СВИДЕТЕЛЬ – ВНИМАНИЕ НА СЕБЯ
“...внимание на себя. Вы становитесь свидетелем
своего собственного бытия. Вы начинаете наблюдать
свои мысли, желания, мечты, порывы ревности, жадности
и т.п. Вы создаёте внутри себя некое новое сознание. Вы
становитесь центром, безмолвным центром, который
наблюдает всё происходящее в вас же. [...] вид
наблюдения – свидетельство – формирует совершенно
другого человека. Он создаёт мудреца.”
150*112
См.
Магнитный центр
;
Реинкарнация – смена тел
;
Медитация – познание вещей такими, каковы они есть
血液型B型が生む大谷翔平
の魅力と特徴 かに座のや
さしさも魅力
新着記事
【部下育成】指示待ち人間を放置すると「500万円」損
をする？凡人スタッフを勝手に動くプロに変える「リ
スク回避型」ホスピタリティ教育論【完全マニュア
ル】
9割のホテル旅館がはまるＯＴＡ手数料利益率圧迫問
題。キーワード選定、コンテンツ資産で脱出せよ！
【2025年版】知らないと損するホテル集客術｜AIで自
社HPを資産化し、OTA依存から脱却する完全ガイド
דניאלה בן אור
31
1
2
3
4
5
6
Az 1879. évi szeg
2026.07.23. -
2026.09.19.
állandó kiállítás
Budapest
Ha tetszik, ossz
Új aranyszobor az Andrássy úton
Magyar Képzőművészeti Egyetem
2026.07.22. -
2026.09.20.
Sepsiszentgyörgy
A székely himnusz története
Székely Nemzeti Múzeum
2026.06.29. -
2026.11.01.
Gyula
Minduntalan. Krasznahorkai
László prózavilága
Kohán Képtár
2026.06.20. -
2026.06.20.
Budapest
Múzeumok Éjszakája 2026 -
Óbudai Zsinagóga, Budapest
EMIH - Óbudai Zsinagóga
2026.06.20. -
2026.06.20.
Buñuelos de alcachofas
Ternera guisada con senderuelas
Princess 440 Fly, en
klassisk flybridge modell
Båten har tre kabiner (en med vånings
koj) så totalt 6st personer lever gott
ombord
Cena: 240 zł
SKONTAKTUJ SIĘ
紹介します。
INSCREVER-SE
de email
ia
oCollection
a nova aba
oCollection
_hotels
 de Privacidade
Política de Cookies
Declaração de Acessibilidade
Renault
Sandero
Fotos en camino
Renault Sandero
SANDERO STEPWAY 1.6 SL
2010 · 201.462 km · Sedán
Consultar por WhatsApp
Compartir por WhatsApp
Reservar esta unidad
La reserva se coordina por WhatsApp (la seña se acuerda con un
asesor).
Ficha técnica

▶ **DIRECTIVE**
Reproduce the rows word for word, from the first line up to and including the line that contains "SANDERO STEPWAY 1.6 SL". Leave out everything after that line.

▶ **EXERCISE RESULT**
СВИДЕТЕЛЬ – ВНИМАНИЕ НА СЕБЯ
“...внимание на себя. Вы становитесь свидетелем
своего собственного бытия. Вы начинаете наблюдать
свои мысли, желания, мечты, порывы ревности, жадности
и т.п. Вы создаёте внутри себя некое новое сознание. Вы
становитесь центром, безмолвным центром, который
наблюдает всё происходящее в вас же. [...] вид
наблюдения – свидетельство – формирует совершенно
другого человека. Он создаёт мудреца.”
150*112
См.
Магнитный центр
;
Реинкарнация – смена тел
;
Медитация – познание вещей такими, каковы они есть
血液型B型が生む大谷翔平
の魅力と特徴 かに座のや
さしさも魅力
新着記事
【部下育成】指示待ち人間を放置すると「500万円」損
をする？凡人スタッフを勝手に動くプロに変える「リ
スク回避型」ホスピタリティ教育論【完全マニュア
ル】
9割のホテル旅館がはまるＯＴＡ手数料利益率圧迫問
題。キーワード選定、コンテンツ資産で脱出せよ！
【2025年版】知らないと損するホテル集客術｜AIで自
社HPを資産化し、OTA依存から脱却する完全ガイド
דניאלה בן אור
31
1
2
3
4
5
6
Az 1879. évi szeg
2026.07.23. -
2026.09.19.
állandó kiállítás
Budapest
Ha tetszik, ossz
Új aranyszobor az Andrássy úton
Magyar Képzőművészeti Egyetem
2026.07.22. -
2026.09.20.
Sepsiszentgyörgy
A székely himnusz története
Székely Nemzeti Múzeum
2026.06.29. -
2026.11.01.
Gyula
Minduntalan. Krasznahorkai
László prózavilága
Kohán Képtár
2026.06.20. -
2026.06.20.
Budapest
Múzeumok Éjszakája 2026 -
Óbudai Zsinagóga, Budapest
EMIH - Óbudai Zsinagóga
2026.06.20. -
2026.06.20.
Buñuelos de alcachofas
Ternera guisada con senderuelas
Princess 440 Fly, en
klassisk flybridge modell
Båten har tre kabiner (en med vånings
koj) så totalt 6st personer lever gott
ombord
Cena: 240 zł
SKONTAKTUJ SIĘ
紹介します。
INSCREVER-SE
de email
ia
oCollection
a nova aba
oCollection
_hotels
 de Privacidade
Política de Cookies
Declaração de Acessibilidade
Renault
Sandero
Fotos en camino
Renault Sandero
SANDERO STEPWAY 1.6 SL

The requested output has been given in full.